(Records for the task Opens)

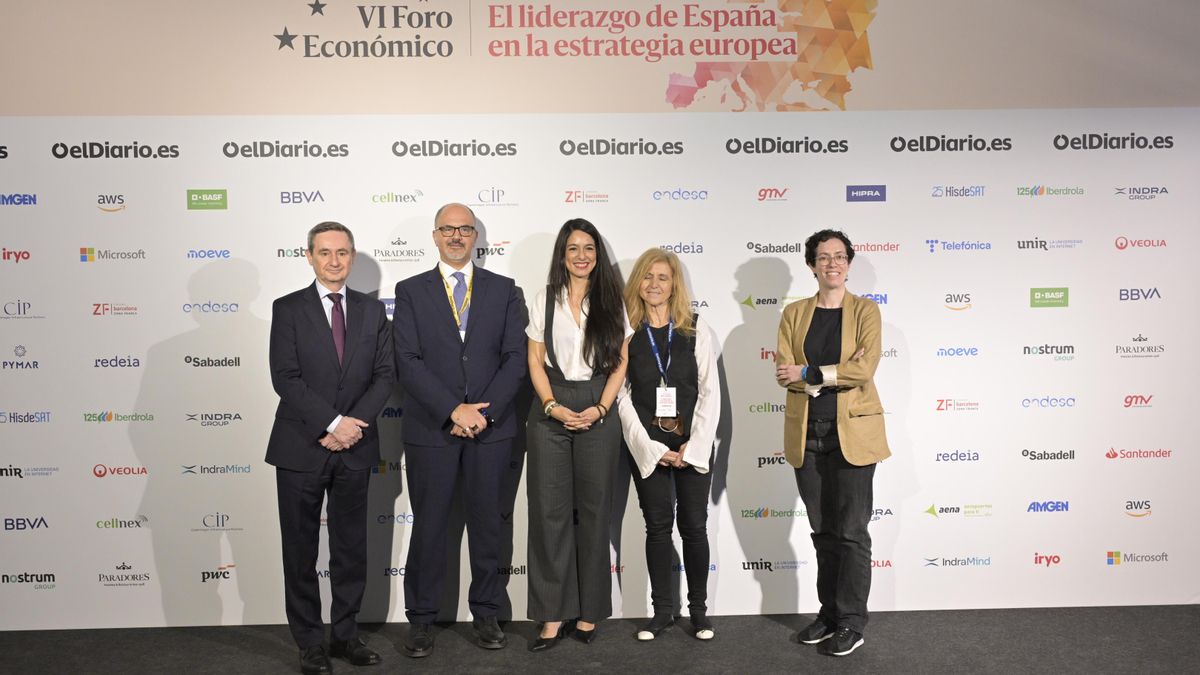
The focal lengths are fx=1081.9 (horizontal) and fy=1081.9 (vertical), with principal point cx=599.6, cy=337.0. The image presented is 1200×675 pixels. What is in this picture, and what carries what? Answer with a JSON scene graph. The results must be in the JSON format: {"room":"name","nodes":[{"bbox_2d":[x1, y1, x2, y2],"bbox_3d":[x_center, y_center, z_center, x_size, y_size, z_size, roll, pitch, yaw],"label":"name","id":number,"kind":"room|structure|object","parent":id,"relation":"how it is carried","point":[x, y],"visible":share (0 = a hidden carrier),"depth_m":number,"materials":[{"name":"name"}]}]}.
{"room":"event hall","nodes":[
{"label":"event hall","id":0,"kind":"room"},
{"bbox_2d":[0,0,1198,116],"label":"wall","id":1,"kind":"structure","parent":0,"point":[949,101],"depth_m":4.74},
{"bbox_2d":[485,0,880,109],"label":"banner","id":2,"kind":"object","parent":1,"relation":"attached to","point":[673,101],"visible":0.98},
{"bbox_2d":[0,605,1199,674],"bbox_3d":[0.171,1.474,1.650,9.622,0.108,7.644,-1,3,-2],"label":"floor","id":3,"kind":"structure","parent":0,"point":[604,673],"depth_m":4.42,"materials":[{"name":"grey carpet"}]},
{"bbox_2d":[266,221,395,674],"bbox_3d":[-1.088,0.422,4.338,0.526,1.724,0.551,-3,4,-43],"label":"man","id":4,"kind":"object","parent":3,"relation":"on","point":[324,425],"visible":0.98,"depth_m":4.19},
{"bbox_2d":[394,201,527,655],"bbox_3d":[-0.587,0.360,4.534,0.542,1.808,0.579,-2,4,-27],"label":"man","id":5,"kind":"object","parent":3,"relation":"on","point":[452,341],"visible":0.98,"depth_m":4.39},
{"bbox_2d":[524,219,632,648],"bbox_3d":[-0.099,0.398,4.532,0.463,1.705,0.583,-1,3,-2],"label":"woman","id":6,"kind":"object","parent":3,"relation":"on","point":[586,333],"visible":0.97,"depth_m":4.40},
{"bbox_2d":[617,248,721,641],"bbox_3d":[0.286,0.459,4.620,0.451,1.584,0.612,-1,3,-2],"label":"woman","id":7,"kind":"object","parent":3,"relation":"on","point":[641,438],"visible":0.95,"depth_m":4.52},
{"bbox_2d":[775,230,889,656],"bbox_3d":[0.974,0.417,4.490,0.484,1.681,0.555,-1,3,-2],"label":"woman","id":8,"kind":"object","parent":3,"relation":"on","point":[788,451],"visible":0.98,"depth_m":4.39},
{"bbox_2d":[0,76,1199,626],"bbox_3d":[-0.059,0.052,4.806,6.767,2.310,0.060,-1,3,-2],"label":"backdrop wall","id":9,"kind":"structure","parent":0,"point":[92,517],"depth_m":4.78,"materials":[{"name":"white"}]}
]}

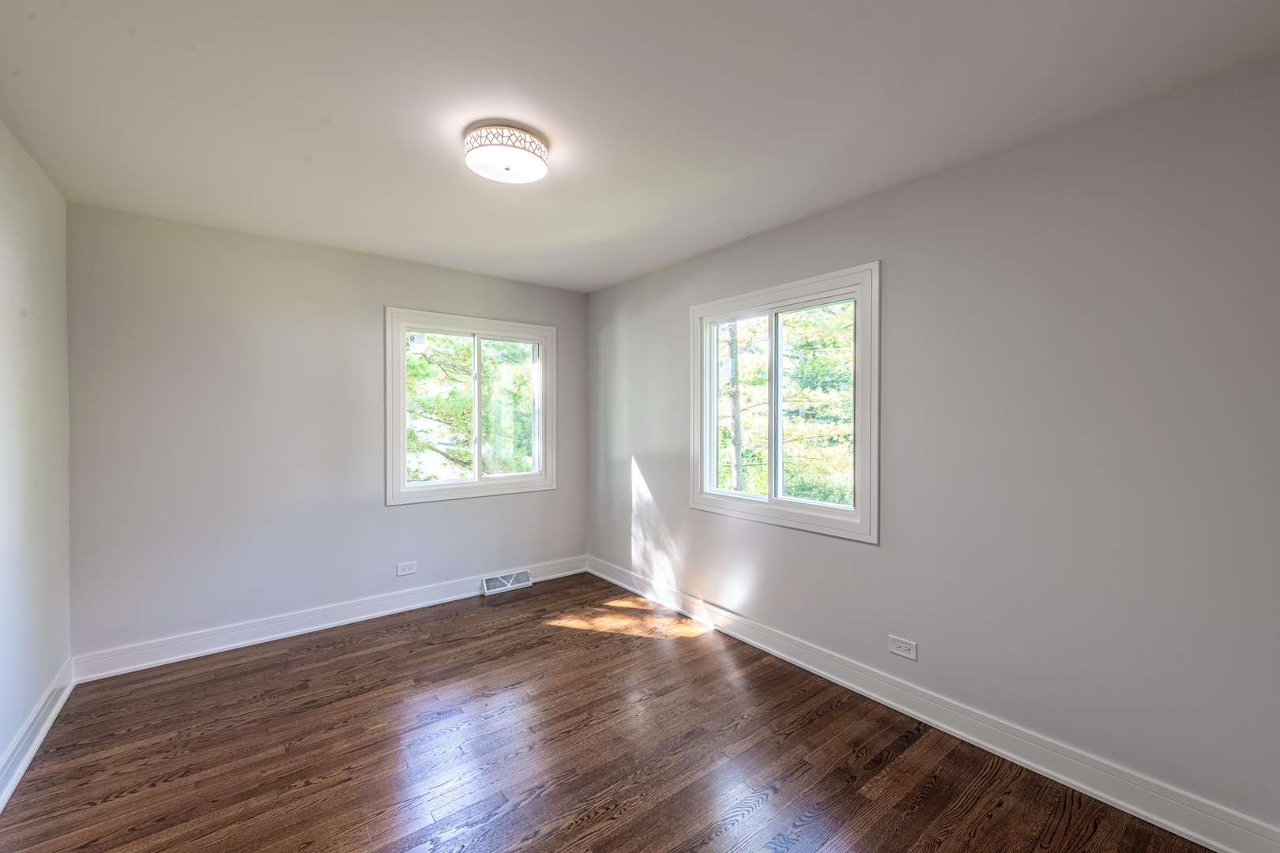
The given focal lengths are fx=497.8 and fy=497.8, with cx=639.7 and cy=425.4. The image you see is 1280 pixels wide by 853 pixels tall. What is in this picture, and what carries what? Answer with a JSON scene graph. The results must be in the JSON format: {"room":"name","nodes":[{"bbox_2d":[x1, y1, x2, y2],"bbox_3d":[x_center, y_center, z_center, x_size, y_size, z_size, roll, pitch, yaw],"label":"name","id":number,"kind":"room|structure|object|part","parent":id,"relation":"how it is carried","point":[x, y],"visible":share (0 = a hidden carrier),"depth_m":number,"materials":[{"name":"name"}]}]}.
{"room":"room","nodes":[
{"label":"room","id":0,"kind":"room"},
{"bbox_2d":[0,120,72,795],"bbox_3d":[-1.691,0.109,0.883,0.166,2.476,4.291,0,1,-38],"label":"left wall","id":1,"kind":"structure","parent":0,"point":[18,720],"depth_m":2.06,"materials":[{"name":"paint"}]},
{"bbox_2d":[0,658,75,812],"bbox_3d":[-1.622,1.271,0.963,0.020,0.129,4.216,0,1,-38],"label":"baseboard","id":2,"kind":"structure","parent":1,"relation":"attached to","point":[24,767],"depth_m":2.02,"materials":[{"name":"white paint"}]},
{"bbox_2d":[68,200,586,665],"bbox_3d":[-1.731,0.080,3.541,3.170,2.445,0.161,0,1,-38],"label":"back wall","id":3,"kind":"structure","parent":0,"point":[434,511],"depth_m":2.97,"materials":[{"name":"grey paint"}]},
{"bbox_2d":[71,556,587,683],"bbox_3d":[-1.664,1.236,3.484,3.097,0.127,0.019,0,1,-38],"label":"baseboard","id":4,"kind":"structure","parent":3,"relation":"attached to","point":[221,648],"depth_m":3.07,"materials":[{"name":"white paint"}]},
{"bbox_2d":[481,569,531,595],"bbox_3d":[-1.050,1.231,3.924,0.374,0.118,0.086,0,1,-38],"label":"floor vent","id":5,"kind":"object","parent":4,"relation":"attached to","point":[527,583],"visible":0.98,"depth_m":3.91,"materials":[{"name":"white metal"}]},
{"bbox_2d":[395,560,417,576],"bbox_3d":[-1.642,1.008,3.503,0.122,0.081,0.008,0,1,-38],"label":"wall socket","id":6,"kind":"object","parent":3,"relation":"attached to","point":[409,570],"visible":0.98,"depth_m":3.50,"materials":[{"name":"white plastic"}]},
{"bbox_2d":[384,308,557,505],"bbox_3d":[-1.283,-0.131,3.869,1.302,1.363,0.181,0,1,-38],"label":"window","id":7,"kind":"structure","parent":3,"relation":"in","point":[404,486],"depth_m":3.81,"materials":[{"name":"white glass"}]},
{"bbox_3d":[-1.563,-0.100,3.862,0.588,1.103,0.042,0,1,-38],"label":"pane","id":8,"kind":"part","parent":7,"relation":"part of","materials":[{"name":"glass"}]},
{"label":"mullion","id":9,"kind":"part","parent":7,"relation":"part of","materials":[{"name":"white plastic"}]},
{"bbox_3d":[-1.091,-0.119,4.184,0.535,1.100,0.037,0,1,-38],"label":"pane","id":10,"kind":"part","parent":7,"relation":"part of","materials":[{"name":"clear glass"}]},
{"bbox_2d":[0,569,1219,852],"bbox_3d":[-0.323,1.387,1.817,3.177,0.122,4.374,0,1,-38],"label":"floor","id":11,"kind":"structure","parent":0,"point":[429,650],"depth_m":1.99,"materials":[{"name":"brown wood"}]},
{"bbox_2d":[0,0,1279,291],"bbox_3d":[-0.358,-1.167,1.921,3.324,0.122,4.417,0,1,-38],"label":"ceiling","id":12,"kind":"structure","parent":0,"point":[349,107],"depth_m":1.70,"materials":[{"name":"white paint"}]},
{"bbox_2d":[463,120,549,183],"bbox_3d":[-0.534,-1.075,1.996,0.331,0.103,0.331,0,1,-38],"label":"ceiling light","id":13,"kind":"object","parent":12,"relation":"attached to","point":[484,145],"visible":0.99,"depth_m":1.91,"materials":[{"name":"white glass"}]},
{"bbox_2d":[587,55,1279,840],"bbox_3d":[0.882,0.100,2.849,0.157,2.455,4.264,0,1,-38],"label":"right wall","id":14,"kind":"structure","parent":0,"point":[905,190],"depth_m":1.88,"materials":[{"name":"grey paint"}]},
{"bbox_2d":[688,262,881,543],"bbox_3d":[0.798,-0.114,2.937,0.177,1.355,1.287,0,1,-38],"label":"window","id":15,"kind":"structure","parent":14,"relation":"in","point":[773,503],"depth_m":2.83,"materials":[{"name":"white glass"}]},
{"bbox_3d":[0.629,-0.078,3.300,0.047,1.145,0.533,0,1,-38],"label":"pane","id":16,"kind":"part","parent":15,"relation":"part of","materials":[{"name":"glass"}]},
{"bbox_3d":[0.829,-0.105,3.071,0.100,1.184,0.065,0,1,-38],"label":"mullion","id":17,"kind":"part","parent":15,"relation":"part of","materials":[{"name":"white plastic"}]},
{"bbox_3d":[1.002,-0.063,2.852,0.043,1.109,0.577,0,1,-38],"label":"pane","id":18,"kind":"part","parent":15,"relation":"part of","materials":[{"name":"glass"}]},
{"bbox_2d":[888,635,917,660],"bbox_3d":[1.224,1.037,2.324,0.009,0.078,0.123,0,1,-38],"label":"wall socket","id":19,"kind":"object","parent":14,"relation":"attached to","point":[910,655],"visible":0.97,"depth_m":2.32,"materials":[{"name":"white plastic"}]},
{"bbox_2d":[588,554,1279,852],"bbox_3d":[0.819,1.255,2.805,0.019,0.128,3.946,0,1,-38],"label":"right baseboard","id":20,"kind":"structure","parent":14,"relation":"attached to","point":[1138,809],"depth_m":2.00,"materials":[{"name":"white paint"}]},
{"label":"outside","id":21,"kind":"structure","parent":0,"visible":0},
{"label":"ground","id":22,"kind":"structure","parent":21,"visible":0},
{"bbox_2d":[406,335,535,480],"bbox_3d":[-2.860,-0.671,8.830,4.801,7.764,4.107,0,1,-38],"label":"tree","id":23,"kind":"object","parent":22,"relation":"on","point":[459,397],"visible":0.27,"depth_m":7.97,"materials":[{"name":"green plant"}]},
{"bbox_2d":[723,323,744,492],"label":"tree","id":24,"kind":"object","parent":22,"relation":"on","point":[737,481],"visible":0.38,"depth_m":8.46,"materials":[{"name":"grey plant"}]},
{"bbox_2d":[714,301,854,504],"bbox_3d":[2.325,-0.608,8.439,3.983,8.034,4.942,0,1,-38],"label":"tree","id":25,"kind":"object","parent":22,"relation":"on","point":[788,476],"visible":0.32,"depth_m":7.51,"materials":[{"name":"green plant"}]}
]}

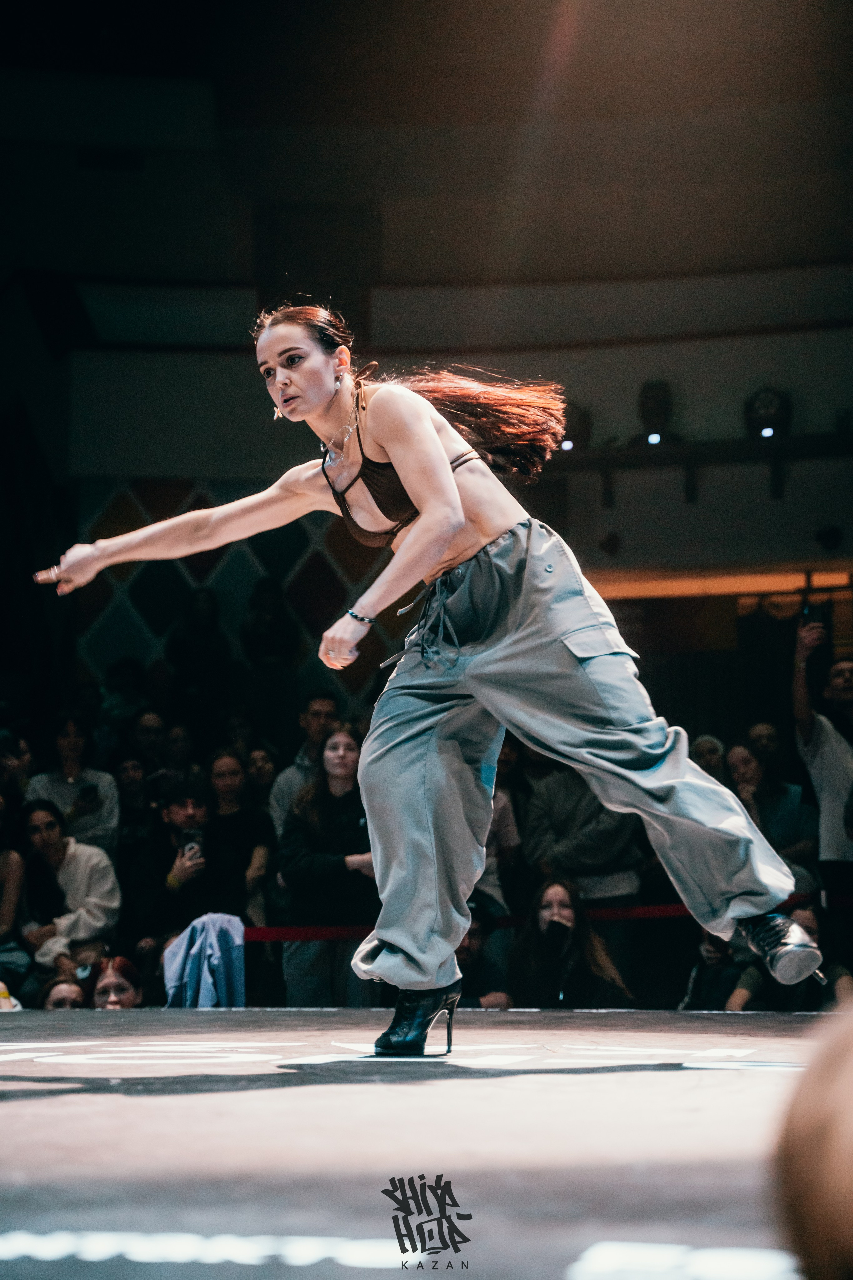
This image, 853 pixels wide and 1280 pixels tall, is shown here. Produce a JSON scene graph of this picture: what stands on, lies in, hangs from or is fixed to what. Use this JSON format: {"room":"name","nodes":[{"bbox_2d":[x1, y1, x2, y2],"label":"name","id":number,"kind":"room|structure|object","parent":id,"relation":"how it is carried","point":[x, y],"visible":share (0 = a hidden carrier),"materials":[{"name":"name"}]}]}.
{"room":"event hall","nodes":[
{"label":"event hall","id":0,"kind":"room"},
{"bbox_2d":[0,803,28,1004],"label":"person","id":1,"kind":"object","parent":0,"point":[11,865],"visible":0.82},
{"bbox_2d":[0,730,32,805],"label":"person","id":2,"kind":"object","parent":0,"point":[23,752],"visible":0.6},
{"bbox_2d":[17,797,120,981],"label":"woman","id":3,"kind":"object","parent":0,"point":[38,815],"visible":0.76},
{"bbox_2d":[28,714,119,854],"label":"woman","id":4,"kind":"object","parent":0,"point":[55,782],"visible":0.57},
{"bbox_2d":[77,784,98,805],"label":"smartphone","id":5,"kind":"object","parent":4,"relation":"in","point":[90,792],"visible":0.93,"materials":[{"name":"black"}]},
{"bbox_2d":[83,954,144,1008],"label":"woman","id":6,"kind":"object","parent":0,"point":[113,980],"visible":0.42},
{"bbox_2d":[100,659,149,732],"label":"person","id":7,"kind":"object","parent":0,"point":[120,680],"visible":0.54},
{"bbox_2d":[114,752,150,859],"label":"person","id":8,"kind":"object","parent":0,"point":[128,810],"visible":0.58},
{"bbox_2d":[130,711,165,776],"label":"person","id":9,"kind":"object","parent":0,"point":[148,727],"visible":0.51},
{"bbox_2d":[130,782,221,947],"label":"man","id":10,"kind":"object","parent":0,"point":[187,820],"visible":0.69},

(Records for the task Closes)

Work out how many lines in the entries contain "person" and give that number alone.

== Output below ==
5